Je n’ai pas besoin d’être avec eux. Je suis avec eux. Je les porte en moi, dans mon coeur, dans ma mémoire, mes parents, ma grand-mère, mais aussi les lieux. Je n’ai pas besoin de les voir, ils sont vivants au-dedans de moi.»

Editions Actes Sud,  mai 2021, 560 pages

11 Comments

  • Laurence

    Oh! Comme tu me donnes envie de me replonger dans un rythme « Gallayen »… l’été, n’est-ce pas la bonne saison pour lire un tel roman?

    • meellaa

      Oui, sans conteste, une lecture idéale pour le hamac ou le transat 😉 Tu me diras ce que tu en as pensé hein?

  • Marie-Claude

    Oh que je suis tentée!
    Je ne connaissais pas l’auteure. À ce que je vois, elle est plutôt prolifique.
    Ce n’est pas ta première incursion dans son oeuvre, hein?
    Ce roman, de par son intrigue, m’intéresse. Il y a mieux, selon toi, pour apprivoiser l’auteure?

    • meellaa

      C’est vrai, il te tente? Cette auteure est une incontournable depuis que je l’ai découverte. Le genre de livre que j’achète les yeux fermés le jour de sa sortie, sans même connaître le sujet. Par contre, et il s’agit d’un avis personnel, ce roman-ci n’est pas mon préféré. J’ai trouvé le rythme encore plus lent que d’habitude, mais j’avoue que je n’étais peut-être pas dans les meilleures dispositions d’esprit.
      Les déferlantes m’a fait entrer dans l’oeuvre de Claudie Gallay, adoré, mais peut-être que j’avais encore plus aimé Une part de ciel. Il faudrait que je les relise… Tente le coup pour l’écriture, l’atmosphère, ces petits riens qui font la vie.

  • Marie-Claude

    Tant qu’a tenter le coup, j’aimerais une valeur plus sûre, sachant que ce roman-ci n’est pas ton préféré.
    Je vais plutôt zieuter du côté de Une part de ciel et/ou des Déferlantes, selon ce que je trouverai.
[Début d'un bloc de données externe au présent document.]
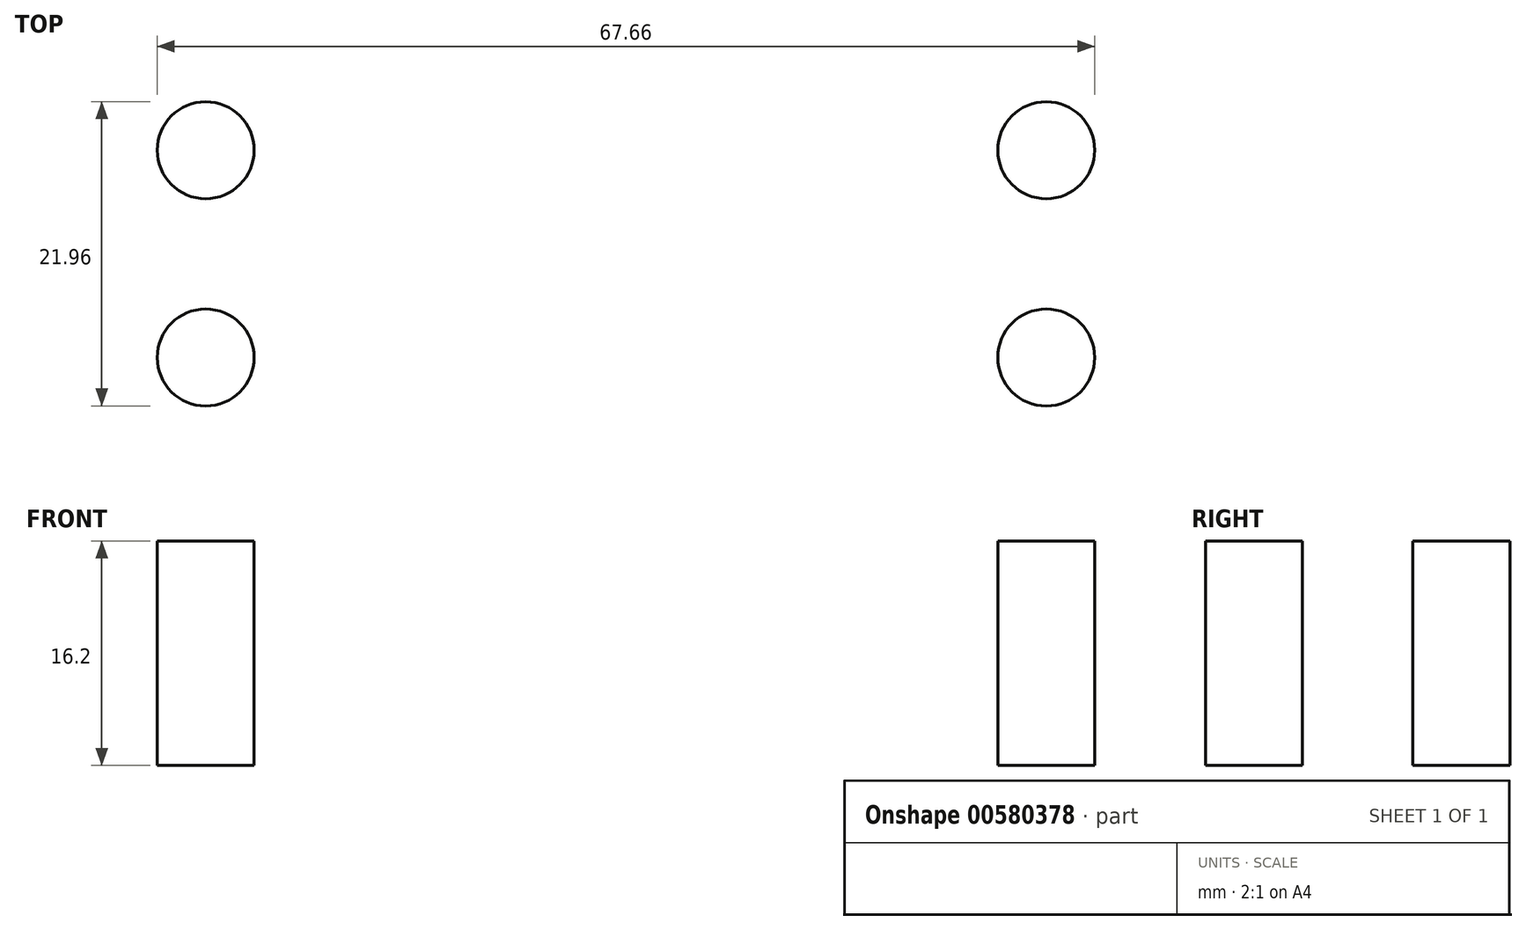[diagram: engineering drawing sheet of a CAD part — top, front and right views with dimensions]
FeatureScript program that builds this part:
annotation { "Feature Type Name" : "Feature", "Feature Type Description" : "" }
export const myFeature = defineFeature(function(context is Context, id is Id, definition is map)
    precondition{}
    {
        {
            var Q0;
            Q0=qCreatedBy(makeId("Top.planeOp"),FACE);
            var sketch = newSketch(context, id + "F0", { "sketchPlane" : qUnion([Q0])});
            skCircle(sketch, "E0", {"center": v(-45.73, 10.2) * mm, "radius": 3.5 * mm});
            skCircle(sketch, "E1", {"center": v(-45.73, -4.76) * mm, "radius": 3.5 * mm});
            skCircle(sketch, "E2", {"center": v(14.93, 10.2) * mm, "radius": 3.5 * mm});
            skCircle(sketch, "E3", {"center": v(14.93, -4.76) * mm, "radius": 3.5 * mm});
            skSolve(sketch);
        }
        {
            var Q0;
            Q0=makeQuery(id+"F0.imprint","IMPRINT",FACE,{"disambiguationData":[TD([[makeQuery(id+"F0.imprint","IMPRINT",EDGE,{"derivedFrom":sQuery(id+"F0.wireOp",EDGE,"E0")}),1.0]])]});
            var Q1;
            Q1=makeQuery(id+"F0.imprint","IMPRINT",FACE,{"disambiguationData":[TD([[makeQuery(id+"F0.imprint","IMPRINT",EDGE,{"derivedFrom":sQuery(id+"F0.wireOp",EDGE,"E2")}),1.0]])]});
            var Q2;
            Q2=makeQuery(id+"F0.imprint","IMPRINT",FACE,{"disambiguationData":[TD([[makeQuery(id+"F0.imprint","IMPRINT",EDGE,{"derivedFrom":sQuery(id+"F0.wireOp",EDGE,"E3")}),1.0]])]});
            var Q3;
            Q3=makeQuery(id+"F0.imprint","IMPRINT",FACE,{"disambiguationData":[TD([[makeQuery(id+"F0.imprint","IMPRINT",EDGE,{"derivedFrom":sQuery(id+"F0.wireOp",EDGE,"E1")}),1.0]])]});
            extrude(context, id + "F1", {"entities" : qUnion([Q0, Q1, Q2, Q3]), "depth" : 16.2 * mm, "offsetDistance" : 25 * mm});
        }
    });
    Ça va bien avec Patrice Gain?

    • meellaa

      Dévoré quasi d’une traite! Une bonne découverte pour moi. Tu connais?

      Je n’ai rien lu d’autre depuis, trop occupée et toujours plusieurs chroniques en retard 🙃 dont le fameux L’été où maman a eu les yeux verts… quel livre!
      Plus que quelques jours de travail, ouf.
      Je me demande ce que tu lis toi…?

  • krol

    J’aime beaucoup Claudie Gallay, Les déferlantes, son roman majeur d’après moi, mais aussi La beauté des jours, Une part de ciel… Ici, j’ai eu du mal à entrer dedans. J’ai même failli l’abandonner. Et puis lorsque Jess est entrée au service de Mme Barnes, j’ai lu ce texte sans déplaisir et je l’ai fini rapidement. Mais, à mon sens, ce n’est pas son meilleur.

    • meellaa

      Je suis totalement d’accord avec toi. Ce n’est pas non plus celui qui m’a le plus plu. Mais je n’ai absolument rien à reprocher à l’écriture de Claudie Gallay, j’aime toujours autant. Ce roman était certainement un peu trop long. Mais en même temps, cela sert bien le rendu du rythme plus lent d’une époque révolue. Mais je te rejoins, ne pas commencer par ce roman pour entrer dans le monde de cette auteure.

    • meellaa

      J’avoue une légère déception, même si l’écriture est toujours aussi belle. Peut-être un peu trop long cette fois-ci, ou simplement pas le moment idéal. Mais je continuerai de suivre cette auteure, c’est certain.